Der ebenfalls auf den Weg gebrachte Bebauungsplan umfasst „einen der wenigen Bereiche des schützenswerten Ostviertels, der noch nicht durch einen Bebauungsplan überplant wurde“, erläutert die Verwaltung. Das soll nun nachgeholt werden, „da es, wie auch in anderen Teilen des Stadtgebiets, immer wieder zu Eigentümerwechseln kommt, die in Verbindung mit den hohen Grundstückswerten zu einem hohen Nutzungs- und Nachverdichtungsdruck führen“, heißt es weiter.

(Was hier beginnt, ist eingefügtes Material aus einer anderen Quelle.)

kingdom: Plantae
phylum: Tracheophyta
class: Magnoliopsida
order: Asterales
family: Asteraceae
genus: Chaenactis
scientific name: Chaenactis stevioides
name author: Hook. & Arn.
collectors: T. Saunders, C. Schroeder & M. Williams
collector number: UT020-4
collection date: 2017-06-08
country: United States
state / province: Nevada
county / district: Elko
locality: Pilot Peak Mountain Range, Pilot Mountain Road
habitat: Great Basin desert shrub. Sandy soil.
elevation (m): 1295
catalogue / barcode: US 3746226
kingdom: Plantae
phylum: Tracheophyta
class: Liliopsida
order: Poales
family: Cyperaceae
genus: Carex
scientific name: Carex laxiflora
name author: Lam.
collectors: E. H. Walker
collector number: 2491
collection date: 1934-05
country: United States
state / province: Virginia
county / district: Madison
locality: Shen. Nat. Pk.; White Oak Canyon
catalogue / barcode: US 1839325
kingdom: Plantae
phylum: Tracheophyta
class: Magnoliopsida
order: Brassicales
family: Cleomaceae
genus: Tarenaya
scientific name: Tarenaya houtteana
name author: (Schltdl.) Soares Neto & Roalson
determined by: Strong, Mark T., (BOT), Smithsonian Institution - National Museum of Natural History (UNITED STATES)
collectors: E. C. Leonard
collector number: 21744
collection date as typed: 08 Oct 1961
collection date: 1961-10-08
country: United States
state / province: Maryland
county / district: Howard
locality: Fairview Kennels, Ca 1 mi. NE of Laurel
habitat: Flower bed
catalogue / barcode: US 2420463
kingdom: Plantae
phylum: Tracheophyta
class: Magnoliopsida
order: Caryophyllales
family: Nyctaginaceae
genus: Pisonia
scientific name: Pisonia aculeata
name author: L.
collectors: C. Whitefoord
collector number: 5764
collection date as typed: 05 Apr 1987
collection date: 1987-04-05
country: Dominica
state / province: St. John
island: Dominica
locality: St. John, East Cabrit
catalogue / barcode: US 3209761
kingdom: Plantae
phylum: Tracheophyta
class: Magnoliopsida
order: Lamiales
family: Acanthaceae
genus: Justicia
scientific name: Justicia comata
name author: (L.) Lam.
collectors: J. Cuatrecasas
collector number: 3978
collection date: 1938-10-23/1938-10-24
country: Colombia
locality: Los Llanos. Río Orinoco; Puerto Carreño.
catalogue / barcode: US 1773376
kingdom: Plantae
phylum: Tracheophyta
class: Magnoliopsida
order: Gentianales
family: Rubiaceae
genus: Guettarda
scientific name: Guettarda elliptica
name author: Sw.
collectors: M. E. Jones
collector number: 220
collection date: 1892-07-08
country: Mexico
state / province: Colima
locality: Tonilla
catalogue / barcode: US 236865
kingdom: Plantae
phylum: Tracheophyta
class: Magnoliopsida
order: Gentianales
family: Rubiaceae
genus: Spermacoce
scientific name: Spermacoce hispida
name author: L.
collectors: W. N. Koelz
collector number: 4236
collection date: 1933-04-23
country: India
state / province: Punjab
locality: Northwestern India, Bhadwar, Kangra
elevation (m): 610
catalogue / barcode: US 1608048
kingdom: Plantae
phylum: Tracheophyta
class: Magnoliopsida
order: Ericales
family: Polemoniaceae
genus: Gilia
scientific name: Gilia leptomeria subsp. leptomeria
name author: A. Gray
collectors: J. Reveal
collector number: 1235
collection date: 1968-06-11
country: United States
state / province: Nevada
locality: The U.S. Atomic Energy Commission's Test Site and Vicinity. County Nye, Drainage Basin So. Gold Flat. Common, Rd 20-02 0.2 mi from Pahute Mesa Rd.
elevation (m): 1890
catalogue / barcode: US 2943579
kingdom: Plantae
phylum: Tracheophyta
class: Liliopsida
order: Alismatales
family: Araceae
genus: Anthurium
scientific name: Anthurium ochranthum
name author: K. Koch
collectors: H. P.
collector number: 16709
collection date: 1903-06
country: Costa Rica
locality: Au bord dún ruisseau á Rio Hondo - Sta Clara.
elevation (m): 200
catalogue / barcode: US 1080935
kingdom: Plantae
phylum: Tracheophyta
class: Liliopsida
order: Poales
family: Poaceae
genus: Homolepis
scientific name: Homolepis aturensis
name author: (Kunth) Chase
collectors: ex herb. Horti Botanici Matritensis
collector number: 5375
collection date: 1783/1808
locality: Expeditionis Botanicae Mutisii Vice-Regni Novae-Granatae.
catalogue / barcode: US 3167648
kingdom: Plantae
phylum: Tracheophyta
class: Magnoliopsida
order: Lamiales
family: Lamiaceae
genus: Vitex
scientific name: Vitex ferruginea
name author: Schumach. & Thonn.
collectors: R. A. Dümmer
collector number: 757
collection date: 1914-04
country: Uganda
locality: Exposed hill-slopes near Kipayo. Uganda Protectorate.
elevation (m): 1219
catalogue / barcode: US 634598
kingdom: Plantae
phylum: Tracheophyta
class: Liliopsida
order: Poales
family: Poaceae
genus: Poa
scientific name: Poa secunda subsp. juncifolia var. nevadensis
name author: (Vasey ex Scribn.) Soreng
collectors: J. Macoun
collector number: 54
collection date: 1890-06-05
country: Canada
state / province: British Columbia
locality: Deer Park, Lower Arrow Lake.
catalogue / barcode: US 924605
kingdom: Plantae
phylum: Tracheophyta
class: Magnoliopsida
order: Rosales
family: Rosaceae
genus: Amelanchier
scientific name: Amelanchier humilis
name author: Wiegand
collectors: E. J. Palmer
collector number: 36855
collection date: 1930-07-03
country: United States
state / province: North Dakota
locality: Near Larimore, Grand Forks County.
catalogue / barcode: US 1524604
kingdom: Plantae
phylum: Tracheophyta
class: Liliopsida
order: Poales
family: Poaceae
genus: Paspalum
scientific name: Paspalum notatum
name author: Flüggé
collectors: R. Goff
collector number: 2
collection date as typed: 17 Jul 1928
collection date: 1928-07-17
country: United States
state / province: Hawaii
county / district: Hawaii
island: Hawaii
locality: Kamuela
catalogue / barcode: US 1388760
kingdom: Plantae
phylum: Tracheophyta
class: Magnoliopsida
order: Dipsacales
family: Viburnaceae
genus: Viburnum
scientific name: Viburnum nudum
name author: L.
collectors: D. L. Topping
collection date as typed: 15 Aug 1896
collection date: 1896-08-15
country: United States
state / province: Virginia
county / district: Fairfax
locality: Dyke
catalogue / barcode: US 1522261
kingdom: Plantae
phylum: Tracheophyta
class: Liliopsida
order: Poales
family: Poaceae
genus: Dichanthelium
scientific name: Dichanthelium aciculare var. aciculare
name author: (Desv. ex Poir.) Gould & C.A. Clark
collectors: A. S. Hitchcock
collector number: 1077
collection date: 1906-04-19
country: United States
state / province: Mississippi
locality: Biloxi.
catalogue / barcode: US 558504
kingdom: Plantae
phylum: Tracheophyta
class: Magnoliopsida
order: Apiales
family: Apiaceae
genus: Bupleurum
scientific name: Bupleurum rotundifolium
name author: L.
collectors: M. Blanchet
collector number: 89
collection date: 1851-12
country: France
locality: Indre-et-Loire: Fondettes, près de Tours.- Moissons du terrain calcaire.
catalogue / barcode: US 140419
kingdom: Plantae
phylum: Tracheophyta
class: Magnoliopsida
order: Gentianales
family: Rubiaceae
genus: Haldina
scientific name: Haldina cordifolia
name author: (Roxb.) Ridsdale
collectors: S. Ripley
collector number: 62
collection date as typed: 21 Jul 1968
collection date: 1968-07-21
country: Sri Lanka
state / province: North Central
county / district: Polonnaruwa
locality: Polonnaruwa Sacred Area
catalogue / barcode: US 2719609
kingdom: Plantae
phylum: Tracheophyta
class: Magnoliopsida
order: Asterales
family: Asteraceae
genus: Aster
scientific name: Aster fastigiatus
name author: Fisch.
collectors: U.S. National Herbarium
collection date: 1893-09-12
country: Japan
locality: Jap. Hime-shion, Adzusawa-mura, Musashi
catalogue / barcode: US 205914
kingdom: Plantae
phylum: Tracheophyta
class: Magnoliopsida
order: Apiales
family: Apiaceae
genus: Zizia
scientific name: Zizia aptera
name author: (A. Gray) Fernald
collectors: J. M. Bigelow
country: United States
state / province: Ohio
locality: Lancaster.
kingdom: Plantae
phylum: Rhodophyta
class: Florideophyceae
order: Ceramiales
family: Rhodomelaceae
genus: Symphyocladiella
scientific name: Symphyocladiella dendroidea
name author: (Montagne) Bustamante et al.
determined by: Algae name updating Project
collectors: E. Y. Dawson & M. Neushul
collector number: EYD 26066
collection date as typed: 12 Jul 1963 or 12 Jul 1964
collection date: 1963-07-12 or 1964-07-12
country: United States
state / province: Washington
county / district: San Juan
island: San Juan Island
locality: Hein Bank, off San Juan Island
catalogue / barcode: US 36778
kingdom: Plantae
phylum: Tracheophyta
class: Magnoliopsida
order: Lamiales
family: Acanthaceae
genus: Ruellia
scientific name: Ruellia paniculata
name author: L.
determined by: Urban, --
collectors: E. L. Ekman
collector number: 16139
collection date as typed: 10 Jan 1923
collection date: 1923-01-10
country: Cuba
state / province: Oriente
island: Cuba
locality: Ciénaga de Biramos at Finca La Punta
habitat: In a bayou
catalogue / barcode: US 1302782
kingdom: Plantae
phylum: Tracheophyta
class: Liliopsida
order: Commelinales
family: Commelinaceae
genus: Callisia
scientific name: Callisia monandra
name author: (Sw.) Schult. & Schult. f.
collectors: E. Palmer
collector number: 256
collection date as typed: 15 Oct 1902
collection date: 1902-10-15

Die Rechtsgrundlage ohne Bebauungsplan führe „häufig zu ungewünschten Ergebnissen, die dem sensiblen Umfeld nicht gerecht werden“. Der Plan soll nun etwa die Gebäudehöhe und die Anzahl der erlaubten Geschosse ebenso wie die Gestaltung von Dächern und Fassaden regeln.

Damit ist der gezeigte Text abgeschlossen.